La falta de pintoresquismo
Eltit, la voz ligera y la mirada firme, dice que entró en la literatura "por el lado más o menos fatal de la lectura y me di cuenta de que había un espacio total y completo ahí. He leído de todo, desde los libros más banales hasta los más complejos. Y todo fue muy interesante, porque leyendo lo que no me hablaba pude reconocer lo que me hablaba. Tuve el famoso impacto intelectual que produce la lectura de Joyce, la conmoción aún perdurable de ver un proyecto tan amplio y tan dialogante. Y, de la misma manera, Pedro Páramo me produjo otro crujido en la cabeza". Entre una y otra conmoción, Eltit buscó su propio camino, un recorrido personal que tiene un foco de atención privilegiado: "Contrariamente a cierto prejuicio que podrían despertar mis libros, me intereso en lo popular; ahí tengo yo puesto mi ojo y la bala: cómo trabajar con lo popular, cómo trabajarlo de una manera múltiple. Cómo provocar ciertos incidentes lingüísticos para tratar de acercarme a los lenguajes populares, a ese territorio escamoteado, silenciado por los discursos oficiales".
Hay algo bastante evidente en los modos en que esa preocupación se manifiesta en su obra: la expulsión de toda condescendencia. No hay pintoresquismo, ni es una aproximación mimética y colorida. "La conmiseración me pone los pelos de punta. Es una mirada que se tiende desde el proyecto burgués", dice, "y actuada desde el proyecto burgués, que es lo peor. Una mirada binaria que le quita al sujeto oprimido la violencia, la negatividad y la solvencia que éste sabe darse a sí mismo".
La escritura, acto político
Lo popular como materia y escenario y la marginalidad, los límites de lo social, de las instituciones y de los sujetos son las preocupaciones de esta mujer que se define como "una escritora un poco loca y suelta" que no trabaja con esquemas sino obedeciendo a "las situaciones que se van organizando en mis textos". Hay una gran claridad en su búsqueda de esos márgenes: "No creo que nada ni nadie sea homogéneo; en todas partes hay heterogeneidad y fuga. Incluso en los lugares más institucionales puede haber un pequeño pedazo que se desordene sobre su propio orden. Me interesan esos momentos. Por otro lado, pienso que en estos espacios más riesgosos sin embargo hay un goce que el proyecto burgués ha escamoteado. El goce salvaje y total, incompartible, de los espacios límite: eso es lo que quiero restituir. Para mí, la escritura es un acto político que consiste en abrir un espacio para la experiencia del deseo y del goce, en esos términos. Una de las vías de esa búsqueda es la palabra popular descentrada: detrás de ese torcimiento de la norma oficial de la lengua ejercido por los lenguajes populares, hay una posición tomada, un negativo muy grande, una forma diversa y riquísima de la elocuencia".
Eltit sabe que su literatura, respecto de un mercado que ha hecho de los lectores consumidores compulsivos y distraídos, también es marginal y a veces corre el riesgo de la invisibilidad: "Es un lugar áspero, pero también lo áspero tiene un goce, un plus que reside precisamente en la aspereza. Es verdad que ciertas literaturas parecen condenadas, por su lentitud, a quedar rezagadas. Pero me parece interesante el desafío de trabajar en este contexto sin recurrir a la queja. No todo es puro drama. Hay una posibilidad de pensar y trabajar más locamente, de trabajar con mucha más pasión. No hay mucho que ganar, pero tampoco mucho que perder en esos escenarios".

+++

## Tareas pendientes
a. Reescriba como lista el párrafo del texto de estudio que empieza con «Hay algo bastante evidente» y conserve sus datos principales.
b. Según el texto de estudio, ¿qué obra le produjo a Eltit «otro crujido en la cabeza»?

## Filas registradas
+++

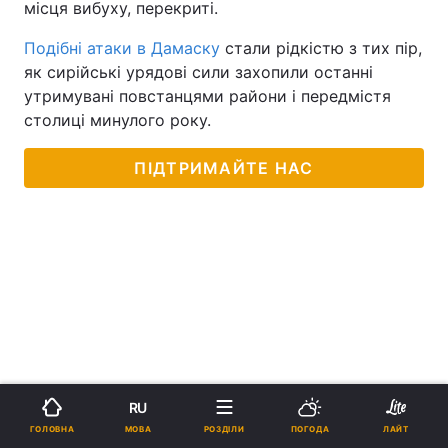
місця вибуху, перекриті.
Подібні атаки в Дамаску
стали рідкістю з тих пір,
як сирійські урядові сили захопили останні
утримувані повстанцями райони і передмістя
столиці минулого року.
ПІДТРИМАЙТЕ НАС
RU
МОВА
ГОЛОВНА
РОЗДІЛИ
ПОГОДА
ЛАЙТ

+++

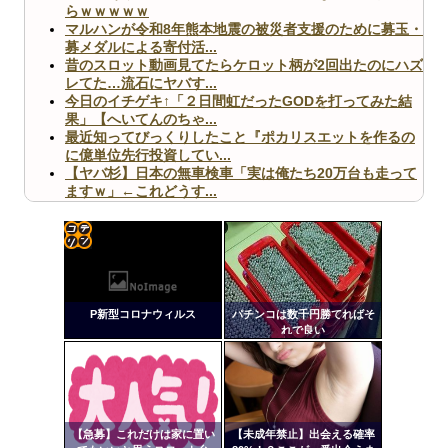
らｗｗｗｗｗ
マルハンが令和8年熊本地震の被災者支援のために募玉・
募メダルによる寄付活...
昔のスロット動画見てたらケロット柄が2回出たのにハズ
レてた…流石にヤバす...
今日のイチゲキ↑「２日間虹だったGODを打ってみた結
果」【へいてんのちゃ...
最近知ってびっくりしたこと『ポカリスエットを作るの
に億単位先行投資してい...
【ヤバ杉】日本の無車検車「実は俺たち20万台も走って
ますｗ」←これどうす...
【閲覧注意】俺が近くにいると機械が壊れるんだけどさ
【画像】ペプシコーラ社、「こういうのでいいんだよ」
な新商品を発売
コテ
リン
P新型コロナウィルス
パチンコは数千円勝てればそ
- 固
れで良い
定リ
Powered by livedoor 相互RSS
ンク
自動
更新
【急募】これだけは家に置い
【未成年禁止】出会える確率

+++

## Respuestas por tarea
a.
- La preocupación de Eltit por lo popular se manifiesta en su obra con la expulsión de toda condescendencia.
- No hay pintoresquismo ni una aproximación mimética y colorida.
- A Eltit la conmiseración le pone los pelos de punta, pues la considera una mirada tendida y actuada desde el proyecto burgués.
- Para ella, esa mirada binaria le quita al sujeto oprimido la violencia, la negatividad y la solvencia que este sabe darse a sí mismo.

b. Pedro Páramo.